- _Your goal_
Those lines of the records that contain "COMPANY" are to be located and copied.

Change detection outputs:

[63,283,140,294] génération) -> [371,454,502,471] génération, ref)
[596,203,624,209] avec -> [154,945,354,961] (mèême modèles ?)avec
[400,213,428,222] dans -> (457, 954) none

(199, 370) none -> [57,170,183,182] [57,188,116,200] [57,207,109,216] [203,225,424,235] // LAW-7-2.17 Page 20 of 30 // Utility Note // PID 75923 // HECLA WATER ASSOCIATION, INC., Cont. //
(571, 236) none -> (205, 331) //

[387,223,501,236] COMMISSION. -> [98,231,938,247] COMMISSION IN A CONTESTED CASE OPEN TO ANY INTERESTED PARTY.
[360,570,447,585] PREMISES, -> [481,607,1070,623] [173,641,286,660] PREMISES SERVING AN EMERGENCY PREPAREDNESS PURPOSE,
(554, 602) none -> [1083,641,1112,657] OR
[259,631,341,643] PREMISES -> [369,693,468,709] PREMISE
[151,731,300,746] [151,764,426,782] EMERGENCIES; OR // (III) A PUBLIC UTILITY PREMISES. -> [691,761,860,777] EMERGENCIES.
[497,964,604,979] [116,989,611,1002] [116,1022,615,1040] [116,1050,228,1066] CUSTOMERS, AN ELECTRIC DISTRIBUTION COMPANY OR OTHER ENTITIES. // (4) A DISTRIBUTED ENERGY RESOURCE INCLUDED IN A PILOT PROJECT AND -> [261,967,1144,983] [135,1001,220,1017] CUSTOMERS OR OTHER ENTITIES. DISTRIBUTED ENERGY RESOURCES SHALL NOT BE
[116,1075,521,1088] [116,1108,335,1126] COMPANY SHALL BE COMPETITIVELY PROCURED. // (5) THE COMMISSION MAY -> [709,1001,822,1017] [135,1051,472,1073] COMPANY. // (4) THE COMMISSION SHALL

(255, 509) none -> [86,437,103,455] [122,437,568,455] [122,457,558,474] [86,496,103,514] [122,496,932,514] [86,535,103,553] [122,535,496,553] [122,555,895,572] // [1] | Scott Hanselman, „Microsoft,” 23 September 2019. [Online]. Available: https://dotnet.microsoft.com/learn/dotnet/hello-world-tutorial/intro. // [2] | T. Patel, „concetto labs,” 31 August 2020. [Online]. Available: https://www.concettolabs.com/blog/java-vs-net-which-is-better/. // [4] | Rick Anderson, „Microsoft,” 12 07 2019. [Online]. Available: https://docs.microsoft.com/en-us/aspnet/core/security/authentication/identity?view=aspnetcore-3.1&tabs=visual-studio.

- _Exercise answer_
[497,964,604,979] [116,989,611,1002] [116,1022,615,1040] [116,1050,228,1066] CUSTOMERS, AN ELECTRIC DISTRIBUTION COMPANY OR OTHER ENTITIES. // (4) A DISTRIBUTED ENERGY RESOURCE INCLUDED IN A PILOT PROJECT AND -> [261,967,1144,983] [135,1001,220,1017] CUSTOMERS OR OTHER ENTITIES. DISTRIBUTED ENERGY RESOURCES SHALL NOT BE
[116,1075,521,1088] [116,1108,335,1126] COMPANY SHALL BE COMPETITIVELY PROCURED. // (5) THE COMMISSION MAY -> [709,1001,822,1017] [135,1051,472,1073] COMPANY. // (4) THE COMMISSION SHALL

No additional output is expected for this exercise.